Holy and Ordinary
I mentioned in my sermon this week an idea that I thought might be a good illustration of the sermon topic. By now it is known simply as the infamous “no coffee or bagels” idea. In case you missed us on Sunday it went something like this: Instead of actually setting out coffee and bagels we just put out directions to a coffee shop and a bagel shop. If people are so concerned with coffee and bagels they could go directly to the source. We could also set out a sign that pointed to the sanctuary which said “Worship of the one true God this way.” It seems simple enough to me… want coffee? Go to Starbucks. Want Bagels? Go to Blazing Bagels. Want to Worship the almighty, risen, reigning King of the Earth? Go into the sanctuary and get to business.
Of course the rest of the staff roundly vetoed my “no coffee or bagels” idea, on grounds that it may send the wrong message.
I got a few comments after the service about this particular idea… it obviously struck a chord with many because the feedback radar was lighting up like a Christmas tree.
As you can imagine, suggesting to a congregation full of people who have coffee cups in their hands that it might just be more important to be in the room for the worship than it is to top off that cup is a just a little bit scandalous.
Or is it? Maybe the scandal is that we think we can have God however we want Him, whenever we want him, on our terms, in our time table, in whatever way is comfortable to us?
I think a lot of people heard me wrong on Sunday. I love coffee! Love it, period. I don’t mind people having it in the service, doesn’t bother me at all. I brought the idea up as a way to expose our prejudice, to challenge our culture, to help imagine a new and different way. Because before you can be the church or the person that you want to be, you have to start imagining what that church or person would look like. You don’t get there by accident.

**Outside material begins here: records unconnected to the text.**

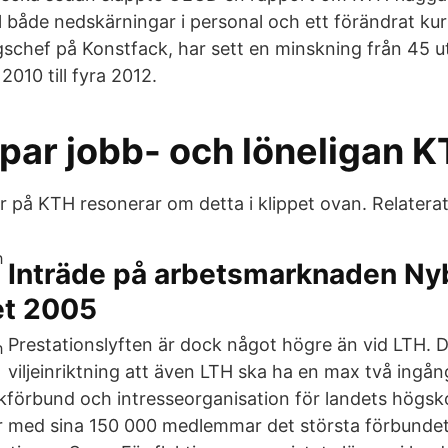
ill både nedskärningar i personal och ett förändrat k
gschef på Konstfack, har sett en minskning från 45 
010 till fyra 2012.
par jobb- och löneligan 
r på KTH resonerar om detta i klippet ovan. Relaterat
Inträde på arbetsmarknaden Nyb
et 2005
Prestationslyften är dock något högre än vid LTH. D
viljeinriktning att även LTH ska ha en max två ingå
ckförbund och intresseorganisation för landets högsk
är med sina 150 000 medlemmar det största förbunde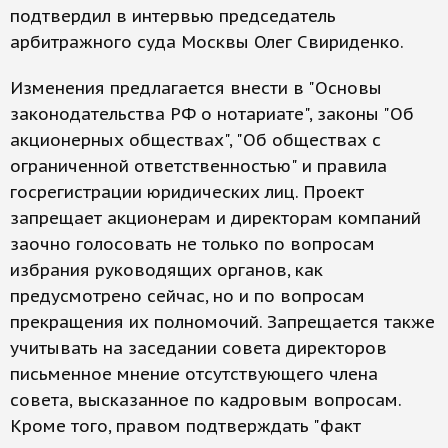
подтвердил в интервью председатель
арбитражного суда Москвы Олег Свириденко.
Изменения предлагается внести в "Основы
законодательства РФ о нотариате", законы "Об
акционерных обществах", "Об обществах с
ограниченной ответственностью" и правила
госрегистрации юридических лиц. Проект
запрещает акционерам и директорам компаний
заочно голосовать не только по вопросам
избрания руководящих органов, как
предусмотрено сейчас, но и по вопросам
прекращения их полномочий. Запрещается также
учитывать на заседании совета директоров
письменное мнение отсутствующего члена
совета, высказанное по кадровым вопросам.
Кроме того, правом подтверждать "факт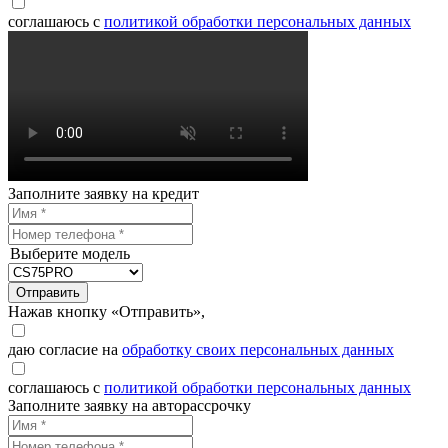
соглашаюсь с
политикой обработки персональных данных
Заполните заявку на кредит
Выберите модель
Отправить
Нажав кнопку «Отправить»,
даю согласие на
обработку своих персональных данных
соглашаюсь с
политикой обработки персональных данных
Заполните заявку на авторассрочку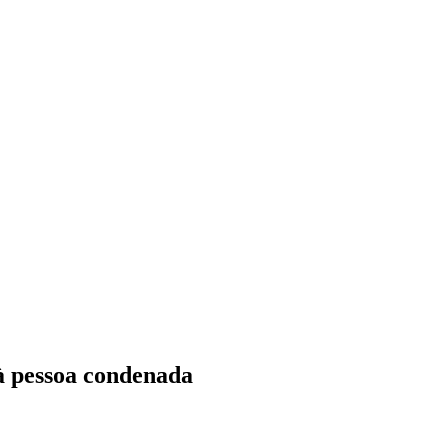
 à pessoa condenada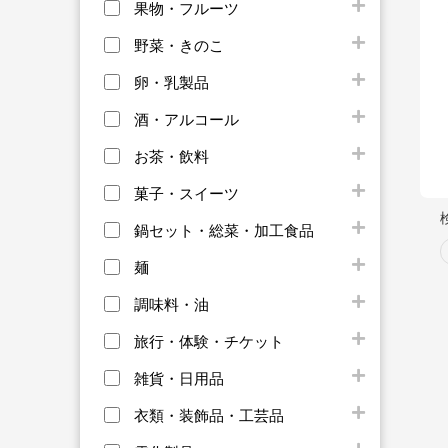
果物・フルーツ
野菜・きのこ
卵・乳製品
酒・アルコール
お茶・飲料
菓子・スイーツ
鍋セット・総菜・加工食品
麺
調味料・油
旅行・体験・チケット
雑貨・日用品
衣類・装飾品・工芸品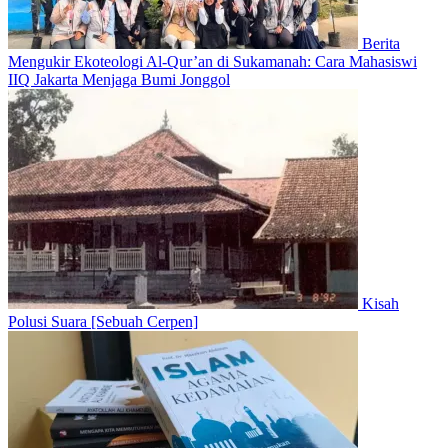
Berita
Mengukir Ekoteologi Al-Qur’an di Sukamanah: Cara Mahasiswi
IIQ Jakarta Menjaga Bumi Jonggol
Kisah
Polusi Suara [Sebuah Cerpen]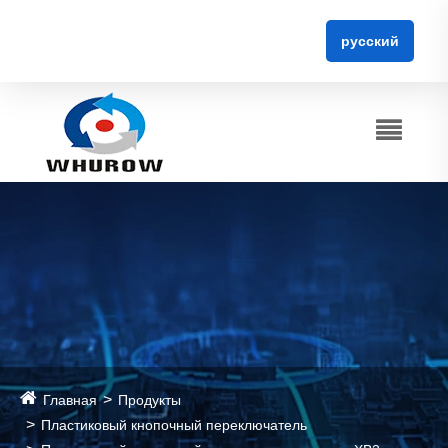
русский
Главная
Продукты
Пластиковый кнопочный переключатель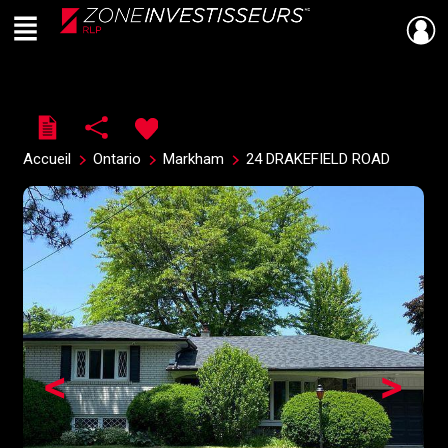
Menu
Live
En Direct
Accueil
Ontario
Markham
24 DRAKEFIELD ROAD
<
>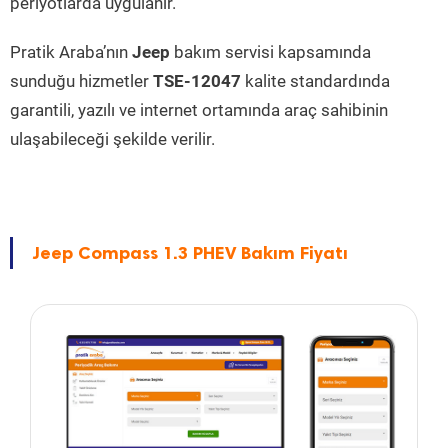
periyotlarda uygulanır.
Pratik Araba’nın
Jeep
bakım servisi kapsamında
sunduğu hizmetler
TSE-12047
kalite standardında
garantili, yazılı ve internet ortamında araç sahibinin
ulaşabileceği şekilde verilir.
Jeep Compass 1.3 PHEV Bakım Fiyatı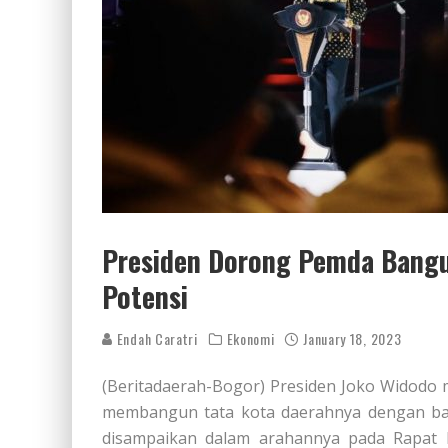
Presiden Dorong Pemda Bangun
Potensi
Endah Caratri
Ekonomi
January 18, 2023
(Beritadaerah-Bogor) Presiden Joko Widodo
membangun tata kota daerahnya dengan baik
disampaikan dalam arahannya pada Rapat K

When I was in college I got to be part of something very special. For a stretch of several years I was privileged to be part of a community of people who loved and longed to worship God with one another. For the most part, It wasn’t something we did out of obligation or routine, we wanted to do it, more than just about anything else, people wanted to gather to worship God.
That experience has been like a drug. I’ve spent the rest of my life chasing the next high. I’ve never been completely satisfied. To be honest with you, it re-arranged my life, set me on a new course, challenged all my assumptions about what real living was. Those years spent in a radical community of worshipers made me who I am today.
What if the gathered worship of the people of God was THE thing that you looked forward every week. What if it was so incredible, energizing, and exhilarating that you couldn’t wait to get started? That you didn’t ever want to stop? What if it was more important than coffee or bagels? What if it filled you from the inside out? What if worship of God was the highest priority in your life?
It could be, and if it was two things would be true: 1) you would never be the same 2) you would never regret it.
God is incredible. Huge and Holy.
God is calling you to be part of that Holiness, to be part of a people set apart to tell the world about his goodness, mercy, freedom. God is calling you to worship Him!
The craziest thing about that is that when we bring our worship to God, we leave more full of life than when we started. The more we bring, the more we walk away with. This might be the only exchange like that in all of the world: the more you bring, the more you leave with, it’s a reversal of the entire economy of life that we are used to.
My mission in life is to get God’s people to bring everything.
Because when we bring our everything we find that we leave with more than we could have imagined, more than we thought possible.
We enter worship ordinary people, we leave worship Holy people of the risen king of the world.